**What is expected:**
Filter the records below, keeping only lines with the string "TERMINAL".

(Stored items)
- Opening Delimiter -

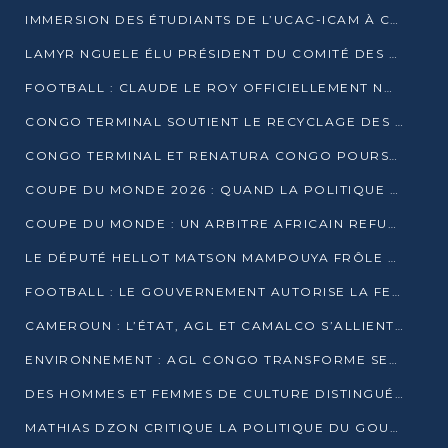
IMMERSION DES ÉTUDIANTS DE L’UCAC-ICAM À CONGO TERMINAL
LAMYR NGUELE ÉLU PRÉSIDENT DU COMITÉ DES MEMBRES D’HONNEUR DU PCT
FOOTBALL : CLAUDE LE ROY OFFICIELLEMENT NOMMÉ SÉLECTIONNEUR DU CONGO
CONGO TERMINAL SOUTIENT LE RECYCLAGE DES DÉCHETS PLASTIQUES À POINTE-NOIRE
CONGO TERMINAL ET RENATURA CONGO POURSUIVENT LEUR COMBAT POUR LA BIODIVERSITÉ
COUPE DU MONDE 2026 : QUAND LA POLITIQUE MENACE L’UNIVERSALITÉ DU FOOTBALL
COUPE DU MONDE : UN ARBITRE AFRICAIN REFUSÉ À L’ENTRÉE DES ÉTATS-UNIS
LE DÉPUTÉ HELLOT MATSON MAMPOUYA FRÔLE LA MORT LORS D’UNE EMBUSCADE DZNS LE POOL
FOOTBALL : LE GOUVERNEMENT AUTORISE LA FECOFOOT À OCCUPER LES COMPLEXES SPORTIFS
CAMEROUN : L’ÉTAT, AGL ET CAMALCO S’ALLIENT POUR UN MÉGA-PROJET FERROVIAIRE
ENVIRONNEMENT : AGL CONGO TRANSFORME SES DÉCHETS EN OUTILS DE FORMATION
DES HOMMES ET FEMMES DE CULTURE DISTINGUÉS POUR LEUR ENGAGEMENT PAR BANTOU CULTURE
MATHIAS DZON CRITIQUE LA POLITIQUE DU GOUVERNEMENT ET ALERTE SUR LA DETTE DU CONGO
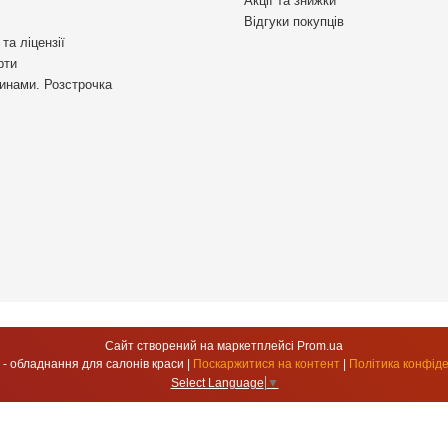
Акції та знижки
Відгуки покупців
та ліцензії
рти
инами. Розстрочка
Сайт створений на маркетплейсі
Prom.ua
УкрСтиль - обладнання для салонів краси |
Поскаржитися на контент
|
Політика конфіде
Select Language
▼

- Closing Delimiter -

**Written answer:**
IMMERSION DES ÉTUDIANTS DE L’UCAC-ICAM À CONGO TERMINAL
CONGO TERMINAL SOUTIENT LE RECYCLAGE DES DÉCHETS PLASTIQUES À POINTE-NOIRE
CONGO TERMINAL ET RENATURA CONGO POURSUIVENT LEUR COMBAT POUR LA BIODIVERSITÉ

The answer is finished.